Cancer occurs as a result of mutations, or abnormal changes, in the genes responsible for regulating the growth of cells and keeping them healthy. Normal cells encounter numerous DNA damages induced by environmental and internal hazards. A gene named BRCA1 exists in the cells of ovarian and other tissue, where it helps repair damaged DNA, or destroy cells if DNA cannot be repaired. If BRCA1 itself is mutated, the damaged DNA won’t be repaired properly, which significantly increases risks for cancers. Ovarian cancer cases are often attributed to germline mutations of BRCA1 gene, conferring lifetime risks of up to 50% in the mutation carriers for developing ovarian cancer.
Recent studies suggest that PARP inhibitors could be the prevalent anticancer drug for ovarian cancer chemotherapeutics. However, how PARP inhibitors kill ovarian tumor cells is far from clear. Particularly, it is not clear whether PARP inhibitors could kill all the ovarian tumors bearing BRCA1 mutations or just selectively kill a set of ovarian tumor cells with specific BRCA1 mutations. Following DNA damage, PARPs catalyze poly-ADP-ribose (PAR), a kind of small molecule polymers, at DNA lesions, which is important for DNA damage repair without elucidated mechanism. Here, we found that PAR recruited the BRCA1 complex to DNA damage sites to fulfill its DNA repair function. Suppression PAR synthesis at DNA damage sites by PARPs inhibitor abrogates partial of BRCA1’s function. Since BRCA1 is essential for cell viability and most ovarian cancer-associated BRCA1 mutations also abolish partial of BRCA1’s function, PARPs inhibitors could easily kill ovarian tumor cells bearing cancer-associated BRCA1 mutations by aggravating the loss of BRCA1-dependent function in cells. However, based on our preliminary results, PARPs inhibitors treatment could not aggravate the loss of BRCA1-dependent function on a small subset of BRCA1 mutations.

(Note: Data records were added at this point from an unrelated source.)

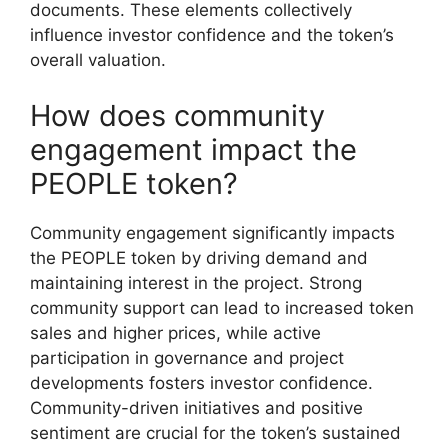
documents. These elements collectively
influence investor confidence and the token’s
overall valuation.
How does community
engagement impact the
PEOPLE token?
Community engagement significantly impacts
the PEOPLE token by driving demand and
maintaining interest in the project. Strong
community support can lead to increased token
sales and higher prices, while active
participation in governance and project
developments fosters investor confidence.
Community-driven initiatives and positive
sentiment are crucial for the token’s sustained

In this application, we plan to examine which BRCA1 mutations are sensitive to PARPs inhibitor treatment. These results may have major impact on the design of future ovarian cancer chemotherapeutics to improve the survival rate of ovarian cancer patients.
Mo Li, PhD is a research fellow in the Department of Internal Medicine at the University of Michigan. After obtaining his B.S. degree from Northeastern Agriculture University in China in 2005, he finished his PhD at Chinese Academy of Sciences in 2010. After that, he joined Dr. Xiaochun Yu’s lab in University of Michigan to study DNA damage and repair in tumorigenesis both in vitro and in vivo. His current research interest focuses on the mechanism of PARP inhibitors on the therapy of ovarian cancer, and the relationship with BRCA1 in ovarian cancer. By using a combination of biochemistry and mouse model, Mo hopes to uncover how PARP inhibitors kill the tumor cells and predict the efficacy of PARP inhibitors on ovarian cancers with different BRCA1 mutations.